Monday, July 30, 2012

Doing Nothing is Worse than Doing Nothing


A lack of a Twitter plan seems to be biting NBC at the Olympics.

The NY Times recently discussed fan’s anger over tape delays and live streaming issues, coming together in a torrent of complaints tagged by #nbcfail.

Not only does NBC not seem to have a fire-fighting response plan to extinguish the blaze of annoyed viewers, its own employees seem to be going rouge: NBC’s chief digital officer re-tweeted an originally Piers Morgan tweet, stating, “the medal for most Olympic whining goes to everyone complaining about what happens every 4 yrs., tape delay.” Posting your own annoyed tweet is not-so-great a plan towards winning over annoyed customers.

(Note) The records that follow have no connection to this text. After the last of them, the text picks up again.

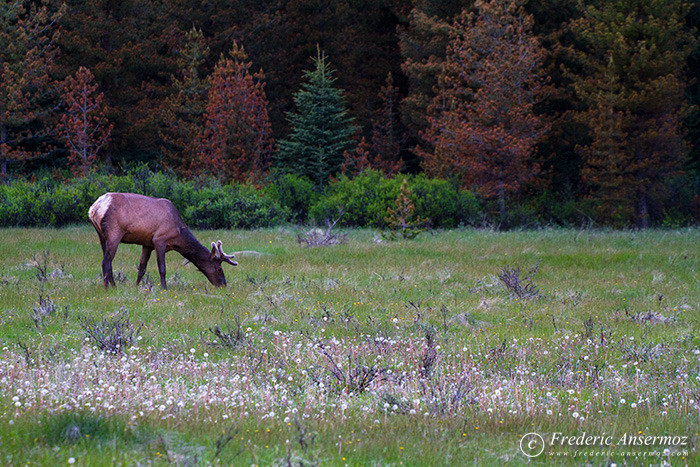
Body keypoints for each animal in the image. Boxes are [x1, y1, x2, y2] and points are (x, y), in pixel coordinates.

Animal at [89, 193, 237, 288]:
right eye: (219, 268)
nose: (223, 284)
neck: (178, 236)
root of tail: (94, 208)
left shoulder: (147, 244)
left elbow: (142, 268)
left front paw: (136, 286)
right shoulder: (159, 240)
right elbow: (162, 268)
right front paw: (164, 288)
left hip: (101, 235)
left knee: (108, 261)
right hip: (114, 233)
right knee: (106, 262)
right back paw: (110, 287)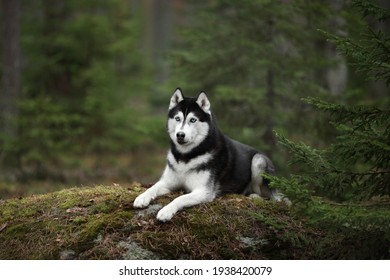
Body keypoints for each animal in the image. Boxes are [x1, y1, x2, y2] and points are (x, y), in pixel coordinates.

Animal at [133, 88, 284, 222]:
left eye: (193, 120)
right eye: (177, 118)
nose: (180, 135)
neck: (186, 157)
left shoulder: (203, 191)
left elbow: (180, 198)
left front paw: (166, 211)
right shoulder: (168, 182)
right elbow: (153, 187)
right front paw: (142, 197)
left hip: (258, 161)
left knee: (267, 196)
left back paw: (254, 196)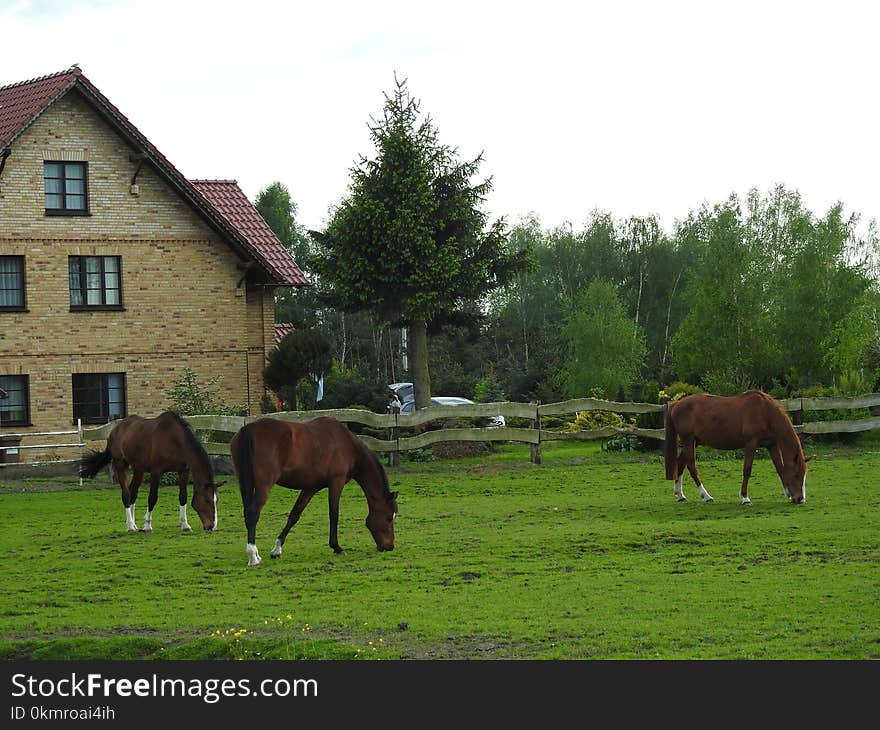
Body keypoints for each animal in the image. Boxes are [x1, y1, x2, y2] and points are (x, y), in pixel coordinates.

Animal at [78, 412, 222, 532]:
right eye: (207, 500)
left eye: (217, 501)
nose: (212, 526)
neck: (174, 440)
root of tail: (115, 430)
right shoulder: (156, 472)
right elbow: (152, 498)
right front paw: (147, 525)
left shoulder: (184, 471)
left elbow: (183, 497)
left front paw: (185, 525)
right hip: (121, 465)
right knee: (126, 495)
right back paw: (130, 526)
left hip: (138, 469)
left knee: (133, 493)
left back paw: (134, 524)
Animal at [232, 416, 400, 564]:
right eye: (388, 518)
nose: (389, 547)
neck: (348, 444)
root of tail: (249, 429)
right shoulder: (336, 482)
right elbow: (334, 515)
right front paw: (337, 547)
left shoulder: (310, 487)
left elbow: (294, 515)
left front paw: (277, 549)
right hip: (264, 485)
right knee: (253, 513)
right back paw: (253, 556)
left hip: (245, 483)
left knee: (248, 513)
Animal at [668, 390, 812, 504]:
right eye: (796, 475)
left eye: (804, 474)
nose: (800, 499)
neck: (764, 412)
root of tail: (675, 405)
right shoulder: (751, 444)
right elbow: (747, 470)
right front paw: (745, 498)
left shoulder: (771, 445)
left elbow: (780, 468)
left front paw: (788, 493)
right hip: (689, 440)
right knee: (692, 467)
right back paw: (706, 496)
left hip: (694, 442)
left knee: (680, 462)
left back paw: (680, 495)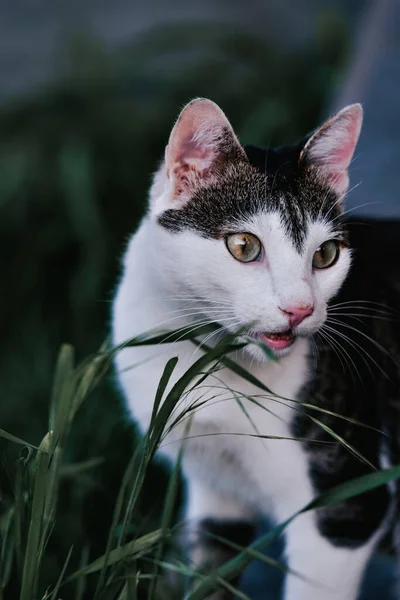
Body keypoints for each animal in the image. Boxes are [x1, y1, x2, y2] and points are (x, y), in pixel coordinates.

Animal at [110, 96, 400, 596]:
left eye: (326, 255)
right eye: (244, 246)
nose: (300, 309)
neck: (215, 365)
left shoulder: (347, 506)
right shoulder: (215, 495)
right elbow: (207, 573)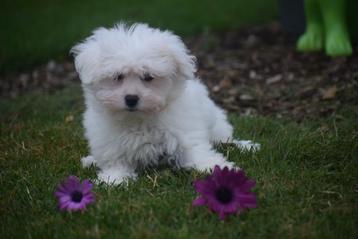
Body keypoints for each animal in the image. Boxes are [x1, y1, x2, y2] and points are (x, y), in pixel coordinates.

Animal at [71, 22, 258, 185]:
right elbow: (115, 163)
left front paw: (218, 168)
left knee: (225, 140)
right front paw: (113, 180)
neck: (139, 119)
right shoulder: (111, 144)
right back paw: (90, 160)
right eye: (117, 76)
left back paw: (246, 146)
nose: (131, 98)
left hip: (218, 127)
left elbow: (197, 152)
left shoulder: (185, 133)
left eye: (148, 77)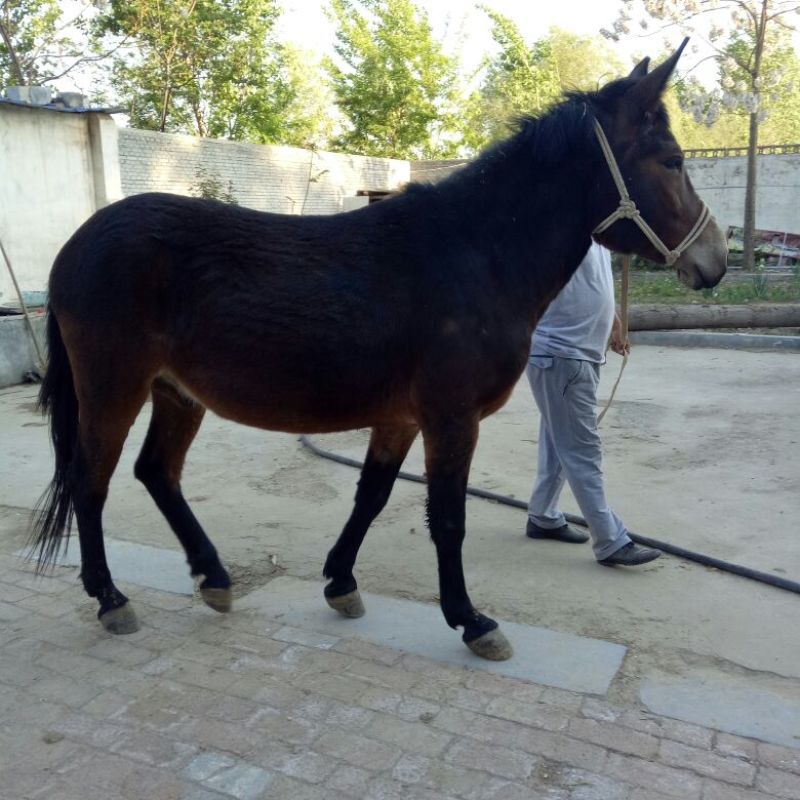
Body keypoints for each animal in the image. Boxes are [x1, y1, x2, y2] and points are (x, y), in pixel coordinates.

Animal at [32, 40, 726, 661]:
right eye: (671, 160)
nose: (714, 260)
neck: (475, 254)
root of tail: (75, 246)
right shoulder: (452, 418)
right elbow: (447, 518)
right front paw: (471, 621)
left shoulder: (400, 418)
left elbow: (372, 496)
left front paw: (341, 583)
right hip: (113, 388)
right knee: (90, 481)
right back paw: (112, 599)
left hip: (176, 393)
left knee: (156, 472)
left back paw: (214, 579)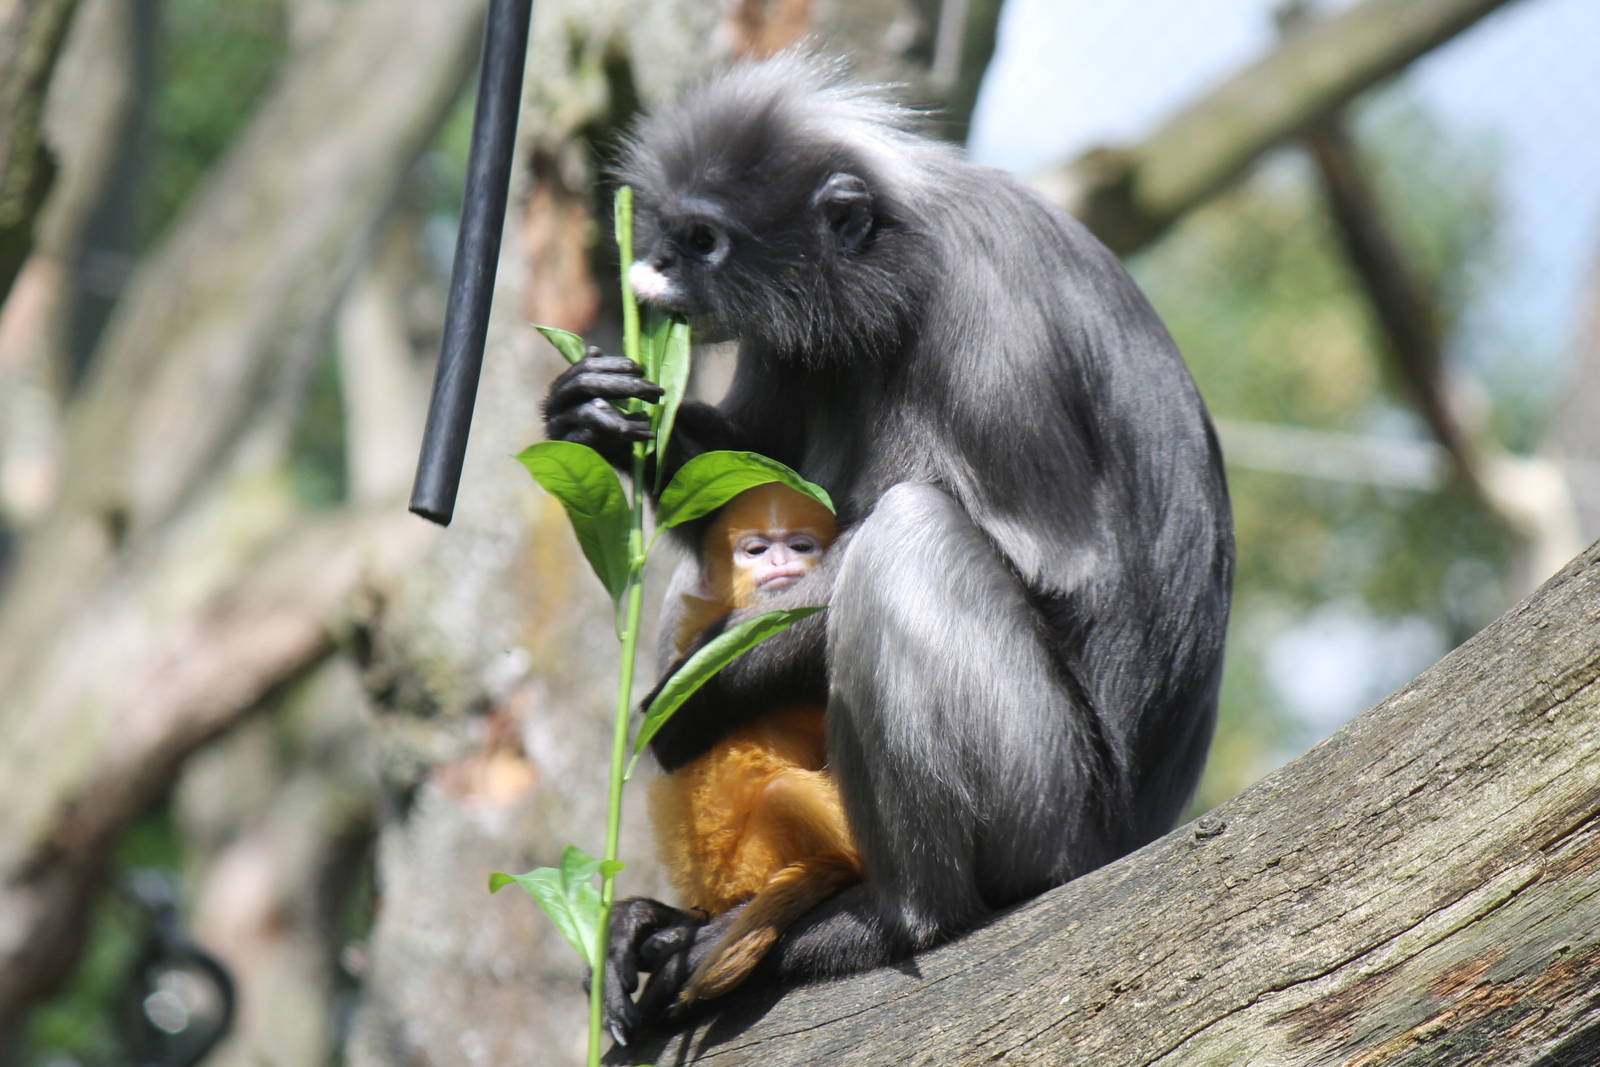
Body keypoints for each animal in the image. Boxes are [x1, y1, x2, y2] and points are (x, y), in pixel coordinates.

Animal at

Because of the broad-based appeal of the Olympics, taming annoyed viewers could have been a great chance for NBC to respond to a wide demographic of their viewers. If tape delay is always a complaint, NBC should have come up with a plan ahead of the Olympics to 1) address anticipated social media complaints (via pre-set procedures to apologize to customers) and 2) come up with a plan to actually avoid the ire - perhaps consider creating a “prime” online membership where people pay in order to see events ahead of primetime viewing. Or decide that winning customer goodwill by immediately streaming rather than forcing people to wait until ad-laden prime-time TV is simple worth the cost of any lost prime-time ad eyeballs. 

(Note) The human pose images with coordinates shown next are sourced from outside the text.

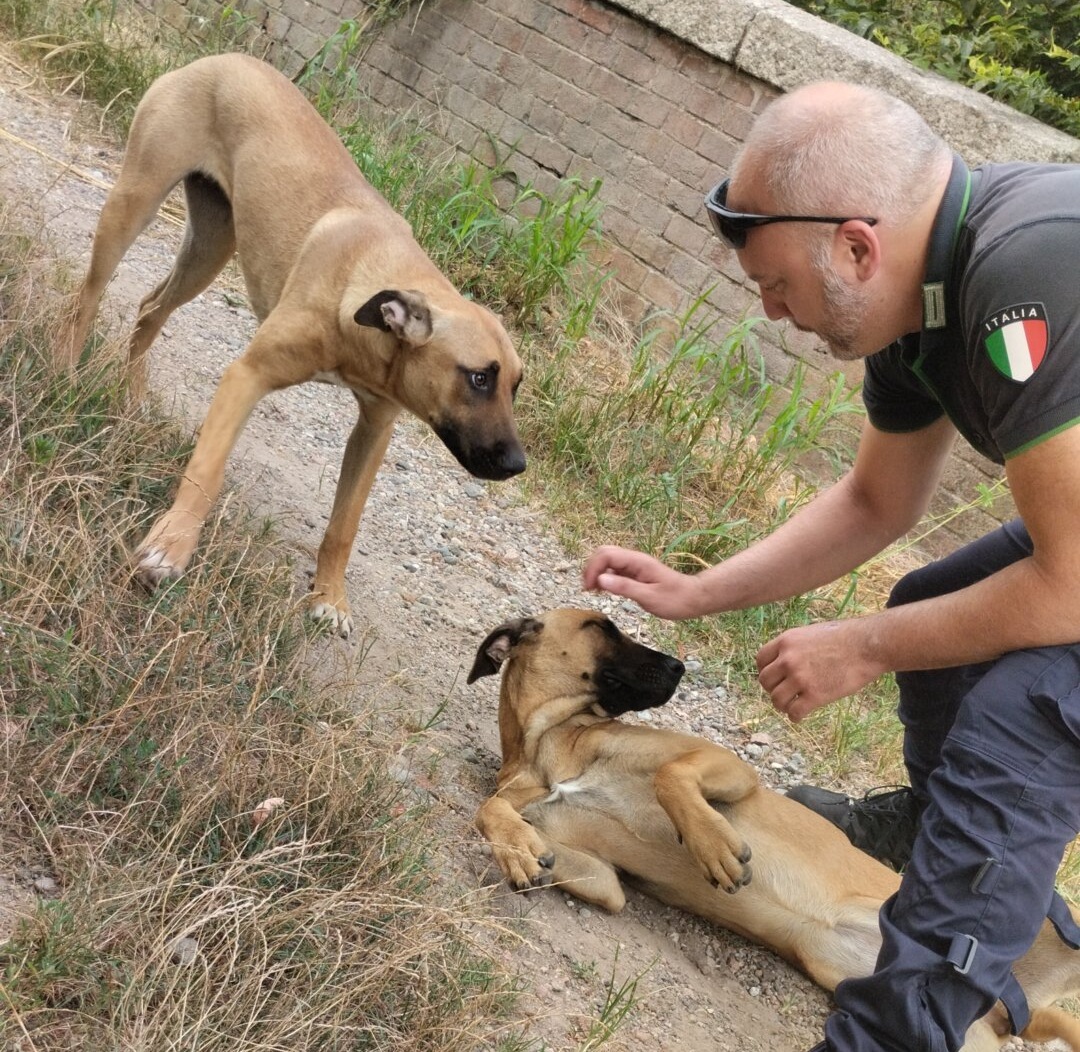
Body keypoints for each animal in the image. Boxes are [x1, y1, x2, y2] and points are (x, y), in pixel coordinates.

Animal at [60, 55, 527, 635]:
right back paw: (65, 371)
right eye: (479, 377)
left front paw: (329, 596)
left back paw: (133, 398)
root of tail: (222, 58)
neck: (366, 289)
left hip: (211, 246)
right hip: (134, 202)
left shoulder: (375, 429)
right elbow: (206, 472)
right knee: (88, 298)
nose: (517, 465)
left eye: (516, 385)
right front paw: (171, 548)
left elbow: (344, 525)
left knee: (149, 309)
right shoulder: (248, 376)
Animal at [468, 609, 1080, 1052]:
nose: (679, 666)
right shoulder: (602, 880)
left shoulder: (727, 767)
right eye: (601, 627)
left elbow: (670, 777)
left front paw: (713, 845)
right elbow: (491, 812)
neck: (550, 746)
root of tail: (1004, 1008)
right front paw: (516, 847)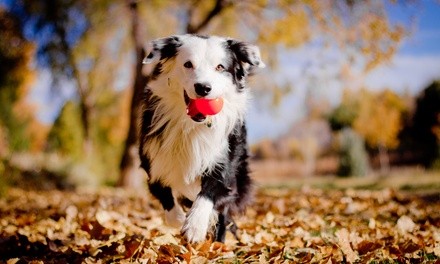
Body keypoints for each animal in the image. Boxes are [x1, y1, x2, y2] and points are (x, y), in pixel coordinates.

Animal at [139, 34, 264, 242]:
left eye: (220, 67)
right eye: (188, 64)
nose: (203, 88)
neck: (192, 126)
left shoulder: (224, 161)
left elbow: (208, 193)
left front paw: (195, 226)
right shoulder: (153, 161)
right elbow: (164, 196)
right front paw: (180, 219)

For streaming issues, an IT problem of the moment, proactively tweet about the issue and your plan to fix the problem. Or pull the classic "apologize and redirect" technique by responding to tweets (or other social media venue complatins) with a "I'm sorry to hear you've experienced delays... we are working on fixing the issue by [...] and should have streaming resumed by [...] time"

Either way, NBC seems to be doing the worst option: nothing.